WORK REQUIRED: Nothing but the pictures should be left out when you copy the records exactly.

SUPPLIED DATA:
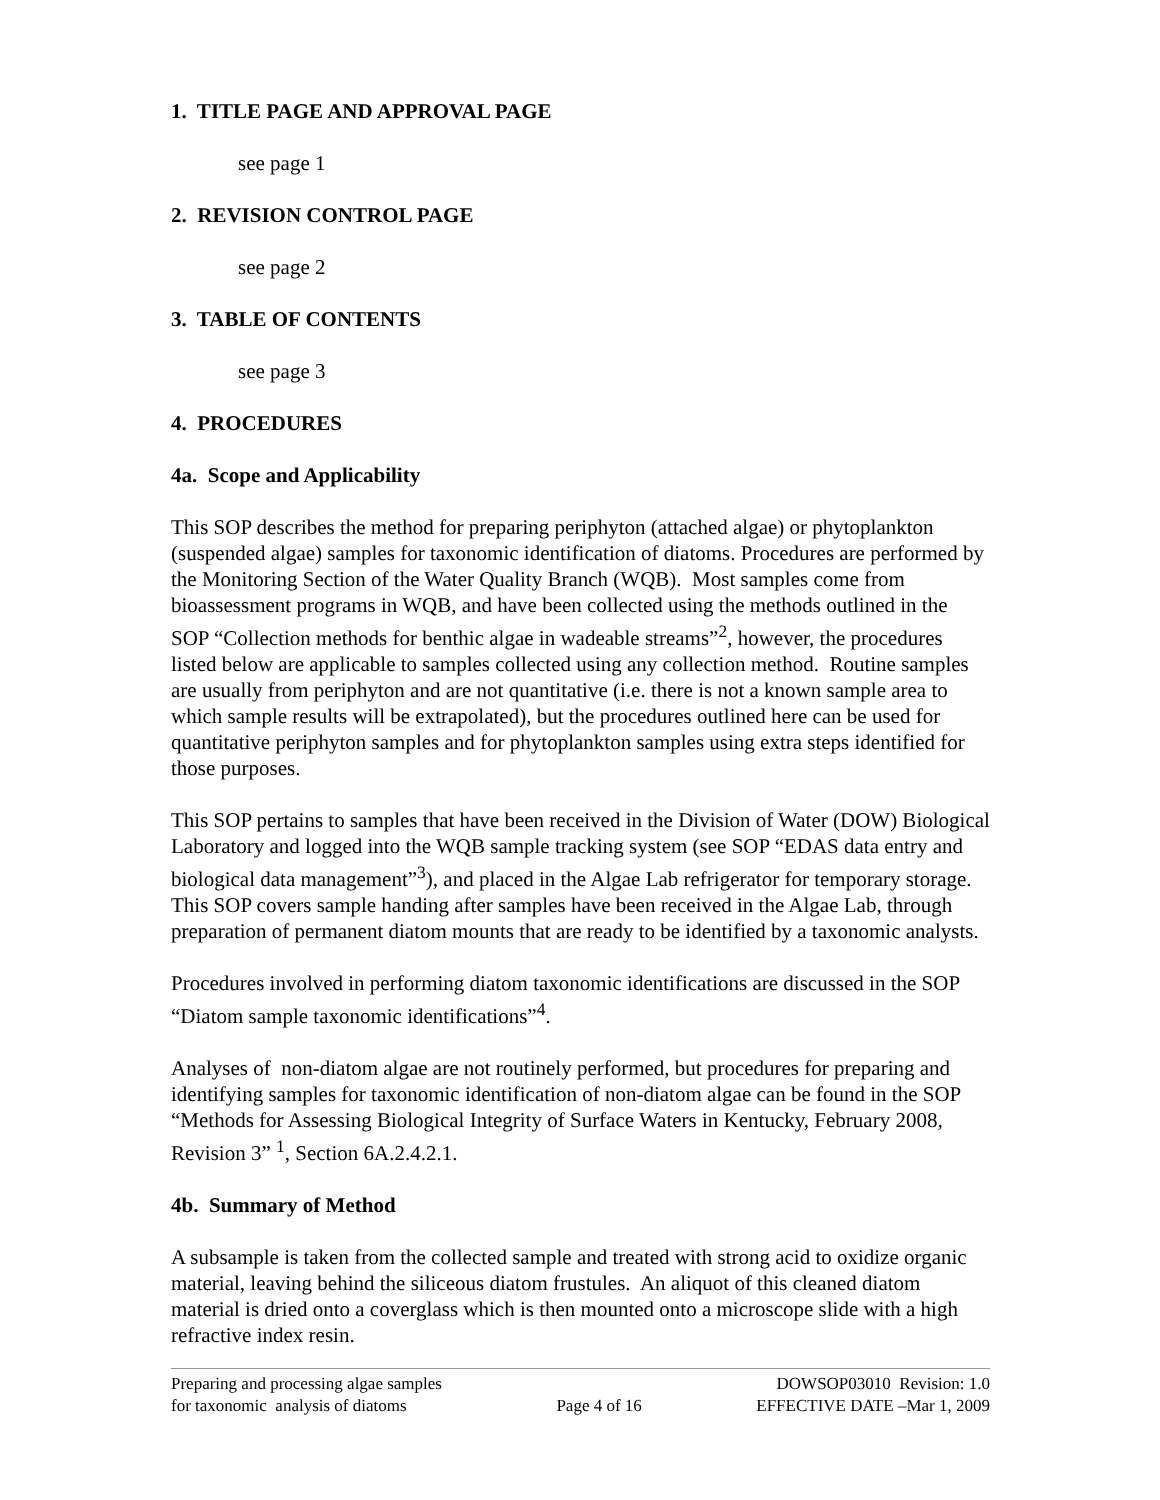1. TITLE PAGE AND APPROVAL PAGE
see page 1
2. REVISION CONTROL PAGE
see page 2
3. TABLE OF CONTENTS
see page 3
4. PROCEDURES
4a. Scope and Applicability
This SOP describes the method for preparing periphyton (attached algae) or phytoplankton (suspended algae) samples for taxonomic identification of diatoms. Procedures are performed by the Monitoring Section of the Water Quality Branch (WQB). Most samples come from bioassessment programs in WQB, and have been collected using the methods outlined in the SOP “Collection methods for benthic algae in wadeable streams”<sup>2</sup>, however, the procedures listed below are applicable to samples collected using any collection method. Routine samples are usually from periphyton and are not quantitative (i.e. there is not a known sample area to which sample results will be extrapolated), but the procedures outlined here can be used for quantitative periphyton samples and for phytoplankton samples using extra steps identified for those purposes.
This SOP pertains to samples that have been received in the Division of Water (DOW) Biological Laboratory and logged into the WQB sample tracking system (see SOP “EDAS data entry and biological data management”<sup>3</sup>), and placed in the Algae Lab refrigerator for temporary storage. This SOP covers sample handing after samples have been received in the Algae Lab, through preparation of permanent diatom mounts that are ready to be identified by a taxonomic analysts.
Procedures involved in performing diatom taxonomic identifications are discussed in the SOP “Diatom sample taxonomic identifications”<sup>4</sup>.
Analyses of non-diatom algae are not routinely performed, but procedures for preparing and identifying samples for taxonomic identification of non-diatom algae can be found in the SOP “Methods for Assessing Biological Integrity of Surface Waters in Kentucky, February 2008, Revision 3” <sup>1</sup>, Section 6A.2.4.2.1.
4b. Summary of Method
A subsample is taken from the collected sample and treated with strong acid to oxidize organic material, leaving behind the siliceous diatom frustules. An aliquot of this cleaned diatom material is dried onto a coverglass which is then mounted onto a microscope slide with a high refractive index resin.
Preparing and processing algae samples
for taxonomic analysis of diatoms
Page 4 of 16 DOWSOP03010 Revision: 1.0
EFFECTIVE DATE –Mar 1, 2009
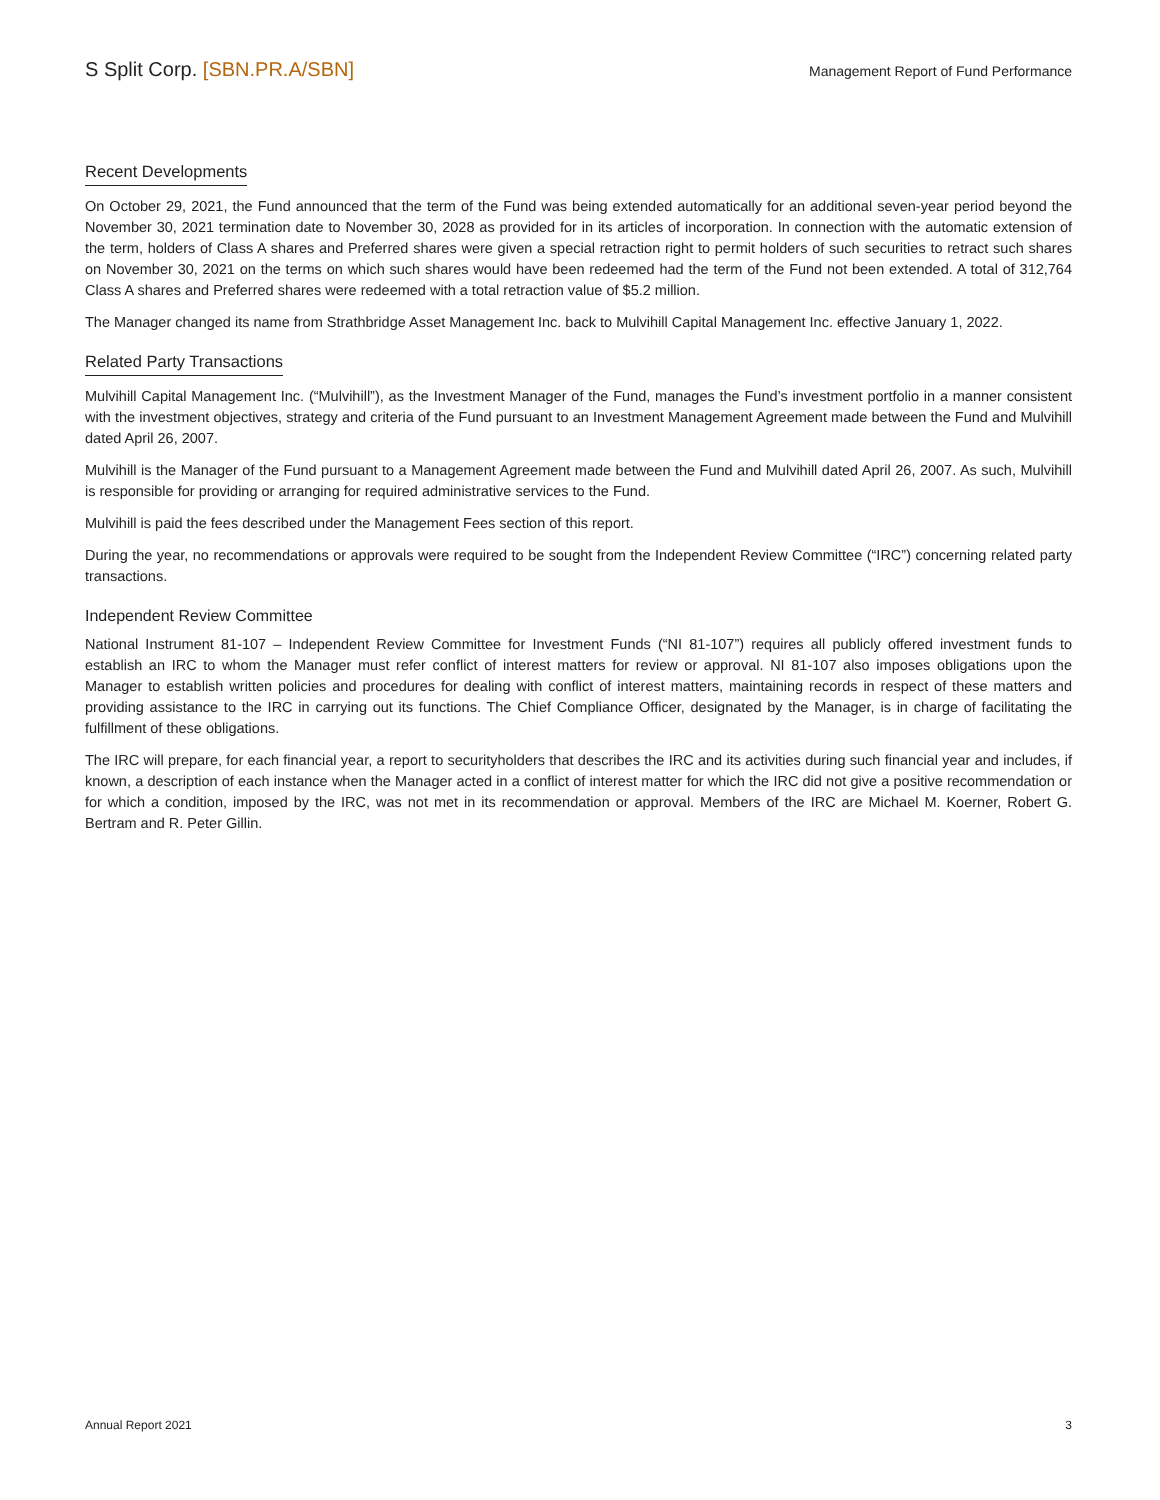S Split Corp. [SBN.PR.A/SBN]
Management Report of Fund Performance
Recent Developments
On October 29, 2021, the Fund announced that the term of the Fund was being extended automatically for an additional seven-year period beyond the November 30, 2021 termination date to November 30, 2028 as provided for in its articles of incorporation. In connection with the automatic extension of the term, holders of Class A shares and Preferred shares were given a special retraction right to permit holders of such securities to retract such shares on November 30, 2021 on the terms on which such shares would have been redeemed had the term of the Fund not been extended. A total of 312,764 Class A shares and Preferred shares were redeemed with a total retraction value of $5.2 million.
The Manager changed its name from Strathbridge Asset Management Inc. back to Mulvihill Capital Management Inc. effective January 1, 2022.
Related Party Transactions
Mulvihill Capital Management Inc. (“Mulvihill”), as the Investment Manager of the Fund, manages the Fund’s investment portfolio in a manner consistent with the investment objectives, strategy and criteria of the Fund pursuant to an Investment Management Agreement made between the Fund and Mulvihill dated April 26, 2007.
Mulvihill is the Manager of the Fund pursuant to a Management Agreement made between the Fund and Mulvihill dated April 26, 2007. As such, Mulvihill is responsible for providing or arranging for required administrative services to the Fund.
Mulvihill is paid the fees described under the Management Fees section of this report.
During the year, no recommendations or approvals were required to be sought from the Independent Review Committee (“IRC”) concerning related party transactions.
Independent Review Committee
National Instrument 81-107 – Independent Review Committee for Investment Funds (“NI 81-107”) requires all publicly offered investment funds to establish an IRC to whom the Manager must refer conflict of interest matters for review or approval. NI 81-107 also imposes obligations upon the Manager to establish written policies and procedures for dealing with conflict of interest matters, maintaining records in respect of these matters and providing assistance to the IRC in carrying out its functions. The Chief Compliance Officer, designated by the Manager, is in charge of facilitating the fulfillment of these obligations.
The IRC will prepare, for each financial year, a report to securityholders that describes the IRC and its activities during such financial year and includes, if known, a description of each instance when the Manager acted in a conflict of interest matter for which the IRC did not give a positive recommendation or for which a condition, imposed by the IRC, was not met in its recommendation or approval. Members of the IRC are Michael M. Koerner, Robert G. Bertram and R. Peter Gillin.
Annual Report 2021 3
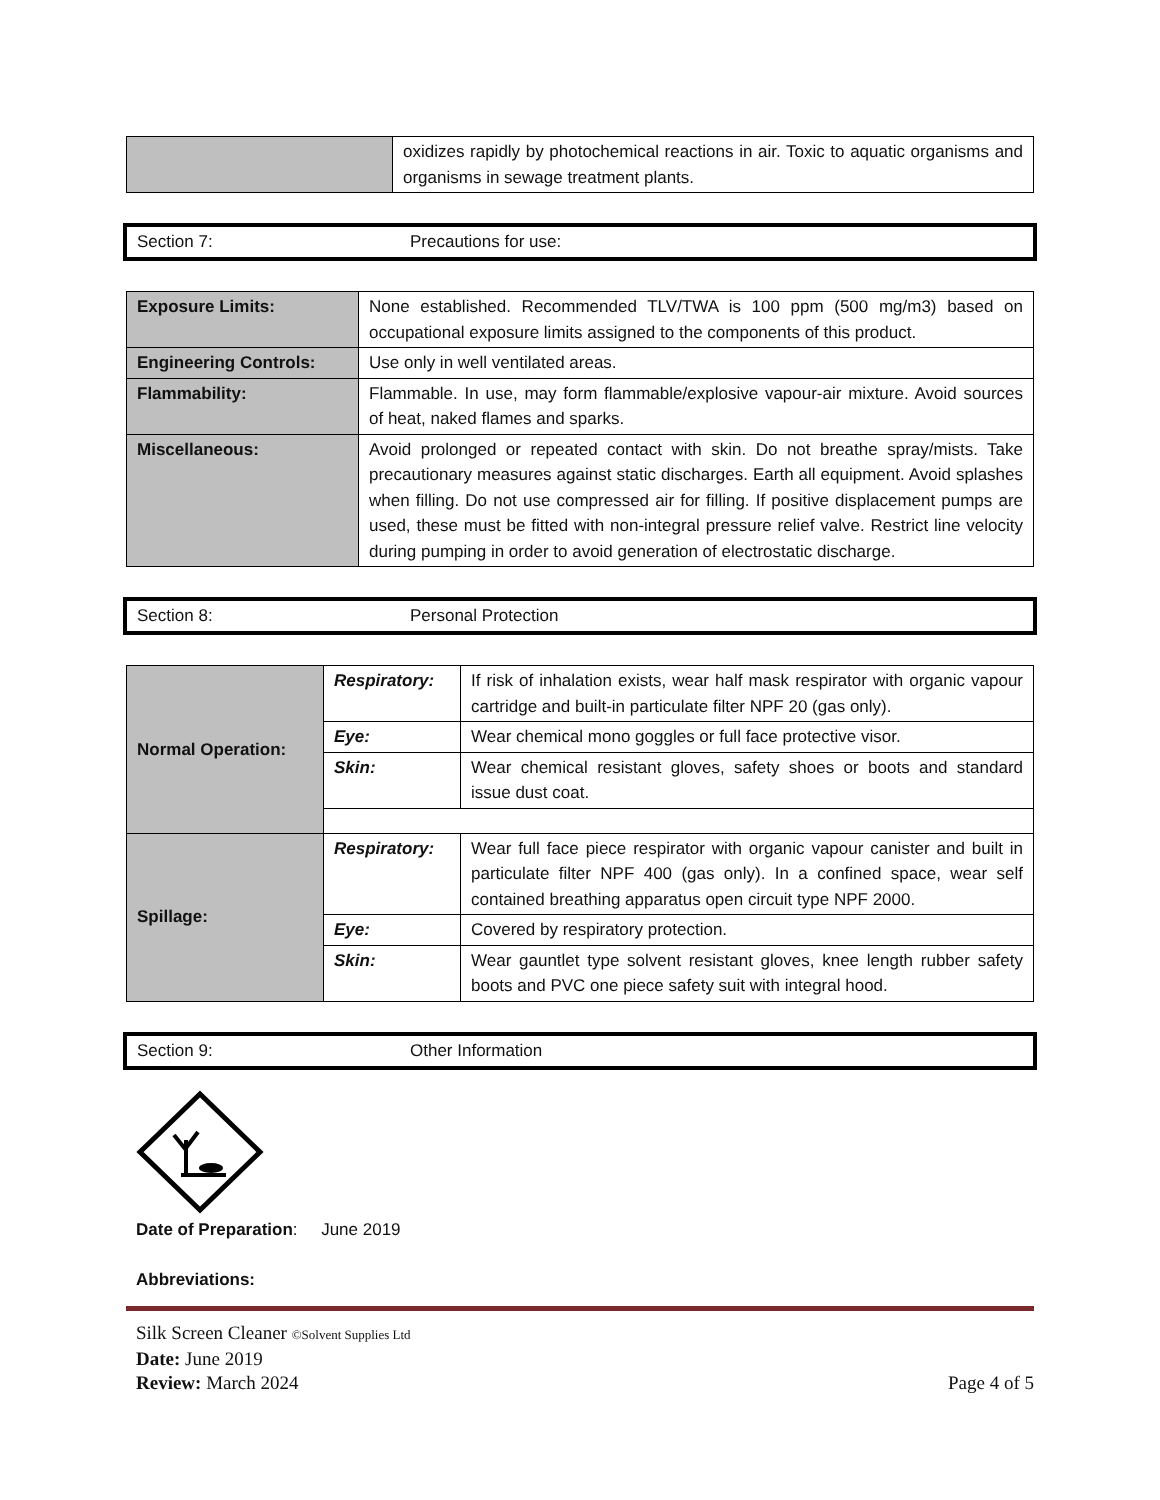| | oxidizes rapidly by photochemical reactions in air. Toxic to aquatic organisms and organisms in sewage treatment plants. |
Section 7: Precautions for use:
| Exposure Limits: | None established. Recommended TLV/TWA is 100 ppm (500 mg/m3) based on occupational exposure limits assigned to the components of this product. |
| Engineering Controls: | Use only in well ventilated areas. |
| Flammability: | Flammable. In use, may form flammable/explosive vapour-air mixture. Avoid sources of heat, naked flames and sparks. |
| Miscellaneous: | Avoid prolonged or repeated contact with skin. Do not breathe spray/mists. Take precautionary measures against static discharges. Earth all equipment. Avoid splashes when filling. Do not use compressed air for filling. If positive displacement pumps are used, these must be fitted with non-integral pressure relief valve. Restrict line velocity during pumping in order to avoid generation of electrostatic discharge. |
Section 8: Personal Protection
| Normal Operation: | Respiratory: | If risk of inhalation exists, wear half mask respirator with organic vapour cartridge and built-in particulate filter NPF 20 (gas only). |
| | Eye: | Wear chemical mono goggles or full face protective visor. |
| | Skin: | Wear chemical resistant gloves, safety shoes or boots and standard issue dust coat. |
| Spillage: | Respiratory: | Wear full face piece respirator with organic vapour canister and built in particulate filter NPF 400 (gas only). In a confined space, wear self contained breathing apparatus open circuit type NPF 2000. |
| | Eye: | Covered by respiratory protection. |
| | Skin: | Wear gauntlet type solvent resistant gloves, knee length rubber safety boots and PVC one piece safety suit with integral hood. |
Section 9: Other Information
Date of Preparation: June 2019
Abbreviations:
Silk Screen Cleaner ©Solvent Supplies Ltd
Date: June 2019
Review: March 2024 Page 4 of 5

WORKED SOLUTION:
1. TITLE PAGE AND APPROVAL PAGE
see page 1
2. REVISION CONTROL PAGE
see page 2
3. TABLE OF CONTENTS
see page 3
4. PROCEDURES
4a. Scope and Applicability
This SOP describes the method for preparing periphyton (attached algae) or phytoplankton (suspended algae) samples for taxonomic identification of diatoms. Procedures are performed by the Monitoring Section of the Water Quality Branch (WQB). Most samples come from bioassessment programs in WQB, and have been collected using the methods outlined in the SOP “Collection methods for benthic algae in wadeable streams”<sup>2</sup>, however, the procedures listed below are applicable to samples collected using any collection method. Routine samples are usually from periphyton and are not quantitative (i.e. there is not a known sample area to which sample results will be extrapolated), but the procedures outlined here can be used for quantitative periphyton samples and for phytoplankton samples using extra steps identified for those purposes.
This SOP pertains to samples that have been received in the Division of Water (DOW) Biological Laboratory and logged into the WQB sample tracking system (see SOP “EDAS data entry and biological data management”<sup>3</sup>), and placed in the Algae Lab refrigerator for temporary storage. This SOP covers sample handing after samples have been received in the Algae Lab, through preparation of permanent diatom mounts that are ready to be identified by a taxonomic analysts.
Procedures involved in performing diatom taxonomic identifications are discussed in the SOP “Diatom sample taxonomic identifications”<sup>4</sup>.
Analyses of non-diatom algae are not routinely performed, but procedures for preparing and identifying samples for taxonomic identification of non-diatom algae can be found in the SOP “Methods for Assessing Biological Integrity of Surface Waters in Kentucky, February 2008, Revision 3” <sup>1</sup>, Section 6A.2.4.2.1.
4b. Summary of Method
A subsample is taken from the collected sample and treated with strong acid to oxidize organic material, leaving behind the siliceous diatom frustules. An aliquot of this cleaned diatom material is dried onto a coverglass which is then mounted onto a microscope slide with a high refractive index resin.
Preparing and processing algae samples
for taxonomic analysis of diatoms
Page 4 of 16 DOWSOP03010 Revision: 1.0
EFFECTIVE DATE –Mar 1, 2009
S Split Corp. [SBN.PR.A/SBN]
Management Report of Fund Performance
Recent Developments
On October 29, 2021, the Fund announced that the term of the Fund was being extended automatically for an additional seven-year period beyond the November 30, 2021 termination date to November 30, 2028 as provided for in its articles of incorporation. In connection with the automatic extension of the term, holders of Class A shares and Preferred shares were given a special retraction right to permit holders of such securities to retract such shares on November 30, 2021 on the terms on which such shares would have been redeemed had the term of the Fund not been extended. A total of 312,764 Class A shares and Preferred shares were redeemed with a total retraction value of $5.2 million.
The Manager changed its name from Strathbridge Asset Management Inc. back to Mulvihill Capital Management Inc. effective January 1, 2022.
Related Party Transactions
Mulvihill Capital Management Inc. (“Mulvihill”), as the Investment Manager of the Fund, manages the Fund’s investment portfolio in a manner consistent with the investment objectives, strategy and criteria of the Fund pursuant to an Investment Management Agreement made between the Fund and Mulvihill dated April 26, 2007.
Mulvihill is the Manager of the Fund pursuant to a Management Agreement made between the Fund and Mulvihill dated April 26, 2007. As such, Mulvihill is responsible for providing or arranging for required administrative services to the Fund.
Mulvihill is paid the fees described under the Management Fees section of this report.
During the year, no recommendations or approvals were required to be sought from the Independent Review Committee (“IRC”) concerning related party transactions.
Independent Review Committee
National Instrument 81-107 – Independent Review Committee for Investment Funds (“NI 81-107”) requires all publicly offered investment funds to establish an IRC to whom the Manager must refer conflict of interest matters for review or approval. NI 81-107 also imposes obligations upon the Manager to establish written policies and procedures for dealing with conflict of interest matters, maintaining records in respect of these matters and providing assistance to the IRC in carrying out its functions. The Chief Compliance Officer, designated by the Manager, is in charge of facilitating the fulfillment of these obligations.
The IRC will prepare, for each financial year, a report to securityholders that describes the IRC and its activities during such financial year and includes, if known, a description of each instance when the Manager acted in a conflict of interest matter for which the IRC did not give a positive recommendation or for which a condition, imposed by the IRC, was not met in its recommendation or approval. Members of the IRC are Michael M. Koerner, Robert G. Bertram and R. Peter Gillin.
Annual Report 2021 3
| | oxidizes rapidly by photochemical reactions in air. Toxic to aquatic organisms and organisms in sewage treatment plants. |
Section 7: Precautions for use:
| Exposure Limits: | None established. Recommended TLV/TWA is 100 ppm (500 mg/m3) based on occupational exposure limits assigned to the components of this product. |
| Engineering Controls: | Use only in well ventilated areas. |
| Flammability: | Flammable. In use, may form flammable/explosive vapour-air mixture. Avoid sources of heat, naked flames and sparks. |
| Miscellaneous: | Avoid prolonged or repeated contact with skin. Do not breathe spray/mists. Take precautionary measures against static discharges. Earth all equipment. Avoid splashes when filling. Do not use compressed air for filling. If positive displacement pumps are used, these must be fitted with non-integral pressure relief valve. Restrict line velocity during pumping in order to avoid generation of electrostatic discharge. |
Section 8: Personal Protection
| Normal Operation: | Respiratory: | If risk of inhalation exists, wear half mask respirator with organic vapour cartridge and built-in particulate filter NPF 20 (gas only). |
| | Eye: | Wear chemical mono goggles or full face protective visor. |
| | Skin: | Wear chemical resistant gloves, safety shoes or boots and standard issue dust coat. |
| Spillage: | Respiratory: | Wear full face piece respirator with organic vapour canister and built in particulate filter NPF 400 (gas only). In a confined space, wear self contained breathing apparatus open circuit type NPF 2000. |
| | Eye: | Covered by respiratory protection. |
| | Skin: | Wear gauntlet type solvent resistant gloves, knee length rubber safety boots and PVC one piece safety suit with integral hood. |
Section 9: Other Information
Date of Preparation: June 2019
Abbreviations:
Silk Screen Cleaner ©Solvent Supplies Ltd
Date: June 2019
Review: March 2024 Page 4 of 5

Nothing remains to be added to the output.